A number of the most conservative skeptics of two proposed trade bills in the House of Representatives say that there is no real evidence to suggest that the legislation in the bills uses language that would enable the advancement of comprehensive immigration reform. On Wednesday, at the monthly Conversations with Conservatives meeting on Capitol Hill, Republican representatives Raul Labrador and Tim Huelskamp were among those who stated that while they remained on the fence when it came to the legislation of the Trans-Pacific Partnership and the Transatlantic Trade and Investment Partnership, they did not believe that the legislation contained anything that would help to sneak into law the kind of immigration reform championed by President Obama.
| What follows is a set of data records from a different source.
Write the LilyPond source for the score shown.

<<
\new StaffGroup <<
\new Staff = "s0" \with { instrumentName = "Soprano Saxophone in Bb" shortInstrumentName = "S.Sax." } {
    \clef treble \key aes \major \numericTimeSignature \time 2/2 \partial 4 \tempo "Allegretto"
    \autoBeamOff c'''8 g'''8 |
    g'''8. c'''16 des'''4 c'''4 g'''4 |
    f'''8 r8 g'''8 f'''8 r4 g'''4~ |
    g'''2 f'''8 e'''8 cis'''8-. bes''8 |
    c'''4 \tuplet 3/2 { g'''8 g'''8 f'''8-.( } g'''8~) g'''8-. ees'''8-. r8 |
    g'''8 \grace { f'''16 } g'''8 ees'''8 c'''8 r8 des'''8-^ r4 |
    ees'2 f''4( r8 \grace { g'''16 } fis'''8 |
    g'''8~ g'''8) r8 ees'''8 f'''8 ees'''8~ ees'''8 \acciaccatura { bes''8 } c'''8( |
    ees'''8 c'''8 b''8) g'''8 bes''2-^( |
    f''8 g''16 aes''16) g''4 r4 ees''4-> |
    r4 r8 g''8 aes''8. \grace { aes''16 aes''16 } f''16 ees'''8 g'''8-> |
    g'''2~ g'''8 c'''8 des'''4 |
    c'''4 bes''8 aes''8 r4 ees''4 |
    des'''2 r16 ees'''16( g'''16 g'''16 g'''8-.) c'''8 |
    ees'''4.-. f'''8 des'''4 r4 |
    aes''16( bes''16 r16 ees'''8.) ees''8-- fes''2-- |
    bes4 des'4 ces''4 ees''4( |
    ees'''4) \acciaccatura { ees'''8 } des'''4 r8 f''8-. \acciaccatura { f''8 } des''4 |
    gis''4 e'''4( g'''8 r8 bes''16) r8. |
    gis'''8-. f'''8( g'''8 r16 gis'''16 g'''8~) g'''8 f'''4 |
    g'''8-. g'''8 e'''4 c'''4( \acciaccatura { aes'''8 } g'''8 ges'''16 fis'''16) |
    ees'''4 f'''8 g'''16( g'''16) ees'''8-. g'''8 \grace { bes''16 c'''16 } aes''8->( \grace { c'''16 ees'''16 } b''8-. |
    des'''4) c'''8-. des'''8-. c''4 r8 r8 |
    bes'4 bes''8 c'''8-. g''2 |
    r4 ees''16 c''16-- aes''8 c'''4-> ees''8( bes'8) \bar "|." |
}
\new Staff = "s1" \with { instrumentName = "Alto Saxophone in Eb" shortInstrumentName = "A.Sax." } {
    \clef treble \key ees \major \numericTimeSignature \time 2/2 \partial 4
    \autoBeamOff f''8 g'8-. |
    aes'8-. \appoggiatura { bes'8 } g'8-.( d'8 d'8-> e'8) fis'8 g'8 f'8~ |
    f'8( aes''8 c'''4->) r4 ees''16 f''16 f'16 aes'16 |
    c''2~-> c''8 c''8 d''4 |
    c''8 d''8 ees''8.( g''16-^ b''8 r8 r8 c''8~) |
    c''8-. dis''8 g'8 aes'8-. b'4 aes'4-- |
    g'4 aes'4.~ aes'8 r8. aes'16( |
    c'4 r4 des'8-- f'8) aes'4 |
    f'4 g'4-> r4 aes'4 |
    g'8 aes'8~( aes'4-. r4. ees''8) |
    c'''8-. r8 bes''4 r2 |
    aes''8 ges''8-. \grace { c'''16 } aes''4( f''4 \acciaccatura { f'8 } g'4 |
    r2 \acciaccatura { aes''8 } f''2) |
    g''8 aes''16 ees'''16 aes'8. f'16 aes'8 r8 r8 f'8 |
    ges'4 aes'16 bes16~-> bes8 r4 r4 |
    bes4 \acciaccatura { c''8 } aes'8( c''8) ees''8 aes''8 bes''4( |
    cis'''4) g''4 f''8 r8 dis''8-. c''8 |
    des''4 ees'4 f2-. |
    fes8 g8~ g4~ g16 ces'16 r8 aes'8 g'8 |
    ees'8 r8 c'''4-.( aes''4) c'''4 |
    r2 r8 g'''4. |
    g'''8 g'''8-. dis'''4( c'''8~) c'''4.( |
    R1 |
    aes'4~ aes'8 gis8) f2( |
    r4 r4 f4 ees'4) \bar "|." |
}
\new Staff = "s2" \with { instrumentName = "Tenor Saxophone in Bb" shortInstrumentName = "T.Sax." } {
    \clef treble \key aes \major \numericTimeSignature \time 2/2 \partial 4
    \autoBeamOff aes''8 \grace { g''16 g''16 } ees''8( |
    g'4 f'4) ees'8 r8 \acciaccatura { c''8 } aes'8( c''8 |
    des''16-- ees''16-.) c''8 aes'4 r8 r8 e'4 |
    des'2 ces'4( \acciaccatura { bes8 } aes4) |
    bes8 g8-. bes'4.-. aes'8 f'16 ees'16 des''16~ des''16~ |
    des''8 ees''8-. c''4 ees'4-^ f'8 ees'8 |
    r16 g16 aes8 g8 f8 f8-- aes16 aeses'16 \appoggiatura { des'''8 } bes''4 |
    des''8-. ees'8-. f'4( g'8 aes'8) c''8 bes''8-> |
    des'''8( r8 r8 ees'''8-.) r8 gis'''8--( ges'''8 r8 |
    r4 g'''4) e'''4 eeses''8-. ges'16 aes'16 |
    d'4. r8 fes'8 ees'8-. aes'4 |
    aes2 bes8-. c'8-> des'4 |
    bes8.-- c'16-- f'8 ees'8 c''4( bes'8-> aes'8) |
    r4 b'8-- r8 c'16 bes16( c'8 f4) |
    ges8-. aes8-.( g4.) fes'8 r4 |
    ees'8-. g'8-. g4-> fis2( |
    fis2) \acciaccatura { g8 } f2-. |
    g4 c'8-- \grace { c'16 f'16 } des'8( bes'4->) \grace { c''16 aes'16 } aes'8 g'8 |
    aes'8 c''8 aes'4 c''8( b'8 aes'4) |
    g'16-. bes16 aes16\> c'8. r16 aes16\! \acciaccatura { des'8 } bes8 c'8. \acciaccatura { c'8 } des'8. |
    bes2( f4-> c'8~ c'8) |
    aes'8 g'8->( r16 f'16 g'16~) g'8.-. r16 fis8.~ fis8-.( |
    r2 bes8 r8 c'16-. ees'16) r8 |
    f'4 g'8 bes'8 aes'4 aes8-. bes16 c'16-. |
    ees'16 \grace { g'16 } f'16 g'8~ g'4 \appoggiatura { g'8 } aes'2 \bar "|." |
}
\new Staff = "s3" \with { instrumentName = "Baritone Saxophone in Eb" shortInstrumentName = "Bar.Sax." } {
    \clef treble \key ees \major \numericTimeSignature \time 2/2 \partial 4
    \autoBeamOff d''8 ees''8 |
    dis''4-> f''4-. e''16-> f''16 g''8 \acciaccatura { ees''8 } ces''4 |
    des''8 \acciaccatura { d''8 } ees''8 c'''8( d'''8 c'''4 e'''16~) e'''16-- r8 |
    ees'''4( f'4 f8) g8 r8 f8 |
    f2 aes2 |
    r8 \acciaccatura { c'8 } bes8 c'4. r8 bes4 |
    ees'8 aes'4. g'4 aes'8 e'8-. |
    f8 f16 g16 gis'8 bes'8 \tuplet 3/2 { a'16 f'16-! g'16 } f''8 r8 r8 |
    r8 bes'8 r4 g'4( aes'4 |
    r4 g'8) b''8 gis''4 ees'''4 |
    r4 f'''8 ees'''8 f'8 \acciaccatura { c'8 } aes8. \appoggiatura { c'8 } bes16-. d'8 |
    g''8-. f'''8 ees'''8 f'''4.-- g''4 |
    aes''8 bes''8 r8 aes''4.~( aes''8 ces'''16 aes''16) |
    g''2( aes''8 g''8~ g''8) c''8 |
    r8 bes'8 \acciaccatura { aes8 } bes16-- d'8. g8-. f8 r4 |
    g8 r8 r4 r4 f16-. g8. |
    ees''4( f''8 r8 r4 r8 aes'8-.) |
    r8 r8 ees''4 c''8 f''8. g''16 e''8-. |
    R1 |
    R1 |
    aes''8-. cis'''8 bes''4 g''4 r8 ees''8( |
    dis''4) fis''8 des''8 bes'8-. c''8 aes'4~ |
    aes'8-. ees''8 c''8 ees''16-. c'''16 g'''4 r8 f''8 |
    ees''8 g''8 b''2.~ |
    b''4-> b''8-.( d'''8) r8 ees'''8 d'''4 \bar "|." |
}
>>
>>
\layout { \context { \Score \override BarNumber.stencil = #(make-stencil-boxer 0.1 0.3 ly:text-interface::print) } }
The lawmakers’ views are thus quite different to the view of Alabama senator Jeff Sessions, the primary Republican opponent of the bills in the Senate, and are in agreement with those of the White House and Paul Ryan, the chairman of the House Ways and Means Committee. Last month Ryan derided the idea that the trade legislation somehow enabled comprehensive immigration reform as “the latest urban legend”, a sentiment backed up by White House press secretary Josh Earnest.
“We have not found any evidence there is something in the deal that mentions immigration,” Labrador says. Huelskamp agrees, noting that while the legislation does refer to US visas used for business purposes, there is nothing that deals with immigration.